Nurturing the childlike wonder of transit – When you’re small, meeting a GO Transit train conductor, even virtually, can be like bumping into Superman or Wonder Woman

As the head of media relations for Metrolinx, Anne Marie Aikins is used to being in the press and speaking to thousands of people at once. But it’s intimate moments helping kids learn about transit – something she’s often asked to do – that often resonate loudly for her. In this column, she tells us how small people can make the biggest impact in her busy world – including an American youngster with a bowl full of popcorn.

As much as the latest electronic toy.

Perhaps more – sometimes – than actual caped crusaders.

Kids, big and small, are often fascinated with trains.

Metrolinx staff try to accommodate many of the little ones’ love by giving them brief tours or they are encouraged to visit stations with their parents (UP Express at Union Station is a favourite train spotting place) and watch as the big green trains go by.

Everyone should be so lucky to find someone that looks at you the way a child looks at a train.

Anne Marie Aikins

Our crews and station staff are always more than willing to help realize little dreams as long as it can be done safely. And I am only too happy to oblige providing a quick tour because I know little train fans grow up to be big transit enthusiasts. Nurture them young.

With very little effort I get to relish a few minutes of unadulterated joy in the eyes of a child. Everyone should be so lucky to find someone that looks at you the way a child looks at a train.

Image of a young boy in a GO sweater.
Hunter in 2017 in his GO gear. (Anne Marie Aikins photo)

Over the years, I’ve developed wonderful friendships with a number of families as a result. I’ve watched a few young rail fans grow up and expand their transportation fascinations — planes, trains and automobiles – like my pal Hunter Martin who has been visiting with his family for a number of years especially on his birthday.

On my off days, I love to bring my grandsons for train rides too.

A child stands before a conductor on a train.
Bryson, Anne Marie’s grandson, takes a tour on an UP train in Feb 2020 and meets the engineer. (Anne Marie Aikins photo)

But this pandemic has made tours a challenge, if not impossible at times for little train fans. They’ve hunkered down with their families since March staying home to keep themselves and everyone safe. We have missed their personal visits, their enthusiastic looks of awe and wonder as they watch the trains go by.

One little guy, Thijs Ryan just wanted it so badly we decided to recently FaceTime with him on a train and it was almost as satisfying – for both of us – as the real thing.

A local reporter got us in touch with his mom, Shawna, because the six year old was stuck at home, like so many others, and he happens to be in love with trains.

The journalist told me:  “COVID has made it hard for Thijs to get his fix of trains and he has been yearning to know more about what goes on behind the scenes.”

What about a virtual tour, she suggested?
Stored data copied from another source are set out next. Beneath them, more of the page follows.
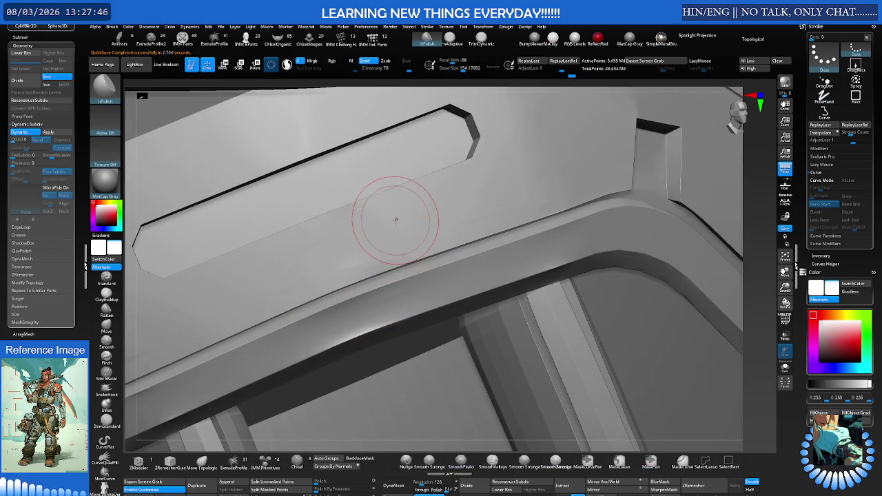
pyautogui.keyDown('shift'); pyautogui.moveTo(393, 220); pyautogui.dragTo(407, 217); pyautogui.keyUp('shift')
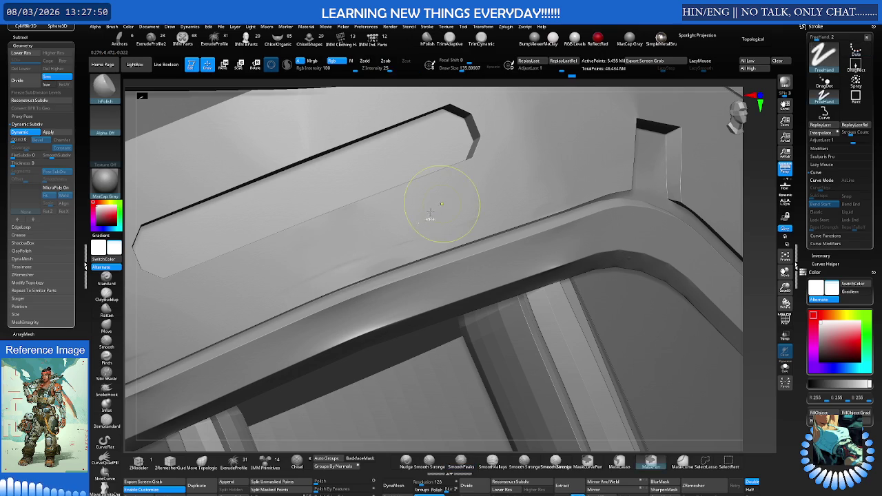
pyautogui.keyDown('shift'); pyautogui.moveTo(423, 205); pyautogui.dragTo(419, 208); pyautogui.keyUp('shift')
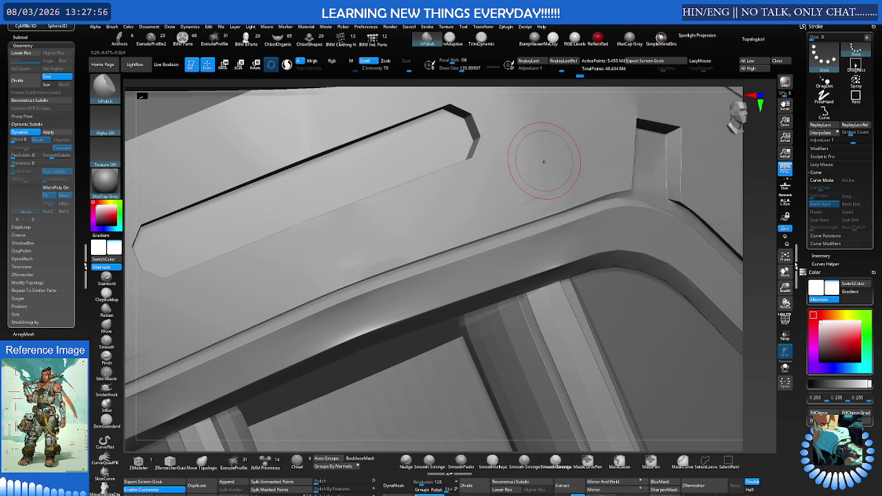
pyautogui.moveTo(544, 163)
pyautogui.mouseDown(button='right')
pyautogui.moveTo(443, 184)
pyautogui.moveTo(463, 198)
pyautogui.mouseUp(button='right')
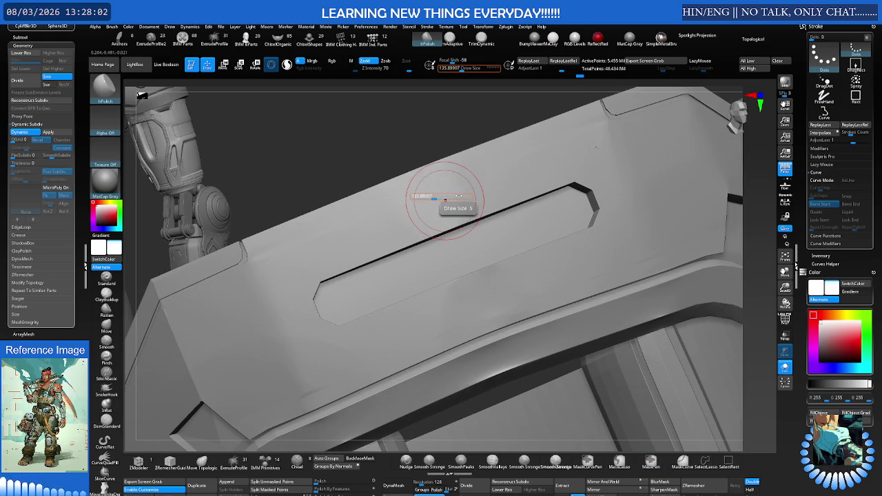
pyautogui.press('shift')
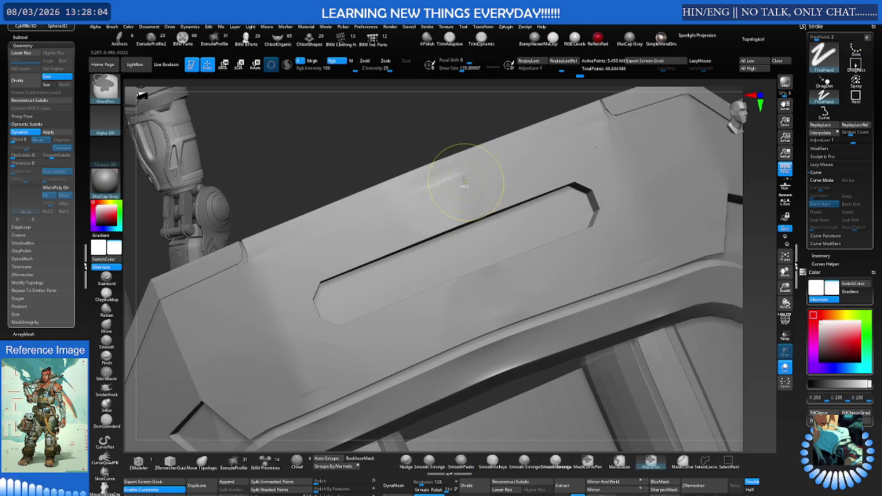
pyautogui.moveTo(468, 199); pyautogui.dragTo(448, 202, button='right')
It’s an irresistible spin on a pitch I’ve heard many times before. I was intrigued so spoke with his mom.

“We’ve taken Amtrak all over the place and currently go drive around the parking lot at the CN terminal,” Shawna said from their home in Illinois.

“He’s started to really want to go in the building and with COVID, especially in the U.S., that’s not happening for awhile. Last summer we could go places like Chicago and he loved watching their commuter trains come in and out.

“I really appreciate this and am just so touched that it might be a possibility.”

So we booked a time that fit for both time zones and I made arrangements with the rail team to ensure the crew would be aware I was coming. I made sure Thijs was ok with us all wearing masks – a requirement at Metrolinx while on duty.

No one in the terminal at Union Station seemed to mind me walking around with my phone on a selfie stick – to ensure I kept a safe distance from my colleagues – talking away to Thijs and Shawna while he munched on popcorn like he was at the movies. We watched GO trains come and go through the platform window at the station and counted the coaches on each – some were 12, others six – and chatted about the locomotives versus the diesel multiple units (DMUs) used on the UP Express train.

A child eats popcorn while on a virtual meeting
Thijs on his virtual tour – with his popcorn. (Anne Marie Aikins image)

As the UP train arrived we visited briefly with the crew and saw the tiny space where they sit and all the controls. We walked with the two engineers as they made their way to the other end of the train to reverse back to the airport making sure we didn’t distract them from their duties. He loved the look of the train as we watched people carry their luggage off and head home wondering where they had all come from.

And finally we visited the end of the station where you can look way up to see the impressive CN Tower. Popcorn was done. Another little boy’s train fix was satisfied for the moment and a teary eyed mother couldn’t express her gratitude more.   

Truth be told, I was the grateful one. I left the station feeling a little lighter and thankful for having a job that indulges me these fun moments, especially during these turbulent times.  

Story by Anne Marie Aikins, Metrolinx, senior manager of media.